Given a binary search tree, write a function kthSmallest to find the kth smallest element in it.
Note:
You may assume k is always valid, 1 ≤ k ≤ BST's total elements.
Example 1:
Input: root = [3,1,4,null,2], k = 1
3
/ \
1 4
\
2
Output: 1
Example 2:
Input: root = [5,3,6,2,4,null,null,1], k = 3
5
/ \
3 6
/ \
2 4
/
1
Output: 3
Follow up:
- What if the BST is modified (insert/delete operations) often and you need to find the kth smallest frequently?

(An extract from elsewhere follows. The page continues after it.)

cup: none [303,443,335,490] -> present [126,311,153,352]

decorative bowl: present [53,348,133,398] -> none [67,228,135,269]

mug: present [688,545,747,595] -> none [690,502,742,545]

- How would you optimize the kthSmallest routine?
Solution:
中序遍历,第K个遍历的就是Kth largest node,根据BST的特性,左子树 < current < 右子树
/**
* Definition for a binary tree node.
* public class TreeNode {
* int val;
* TreeNode left;
* TreeNode right;
* TreeNode(int x) { val = x; }
* }
*/
class Solution {
public int kthSmallest(TreeNode root, int k) {
if (root == null) {
return 0;
}
int[] count = { k };
int[] target = { -1 };
kthSmallestHelper (root, target, count);
return target[0];
}
private void kthSmallestHelper (TreeNode root, int[] target, int[] count) {
if (root == null) {
return;
}
if (root.left != null) {
kthSmallestHelper (root.left, target, count);
}
count[0] --;
if (count[0] == 0) {
target[0] = root.val;
return;
}
if (root.right != null) {
kthSmallestHelper (root.right, target, count);
}
}
}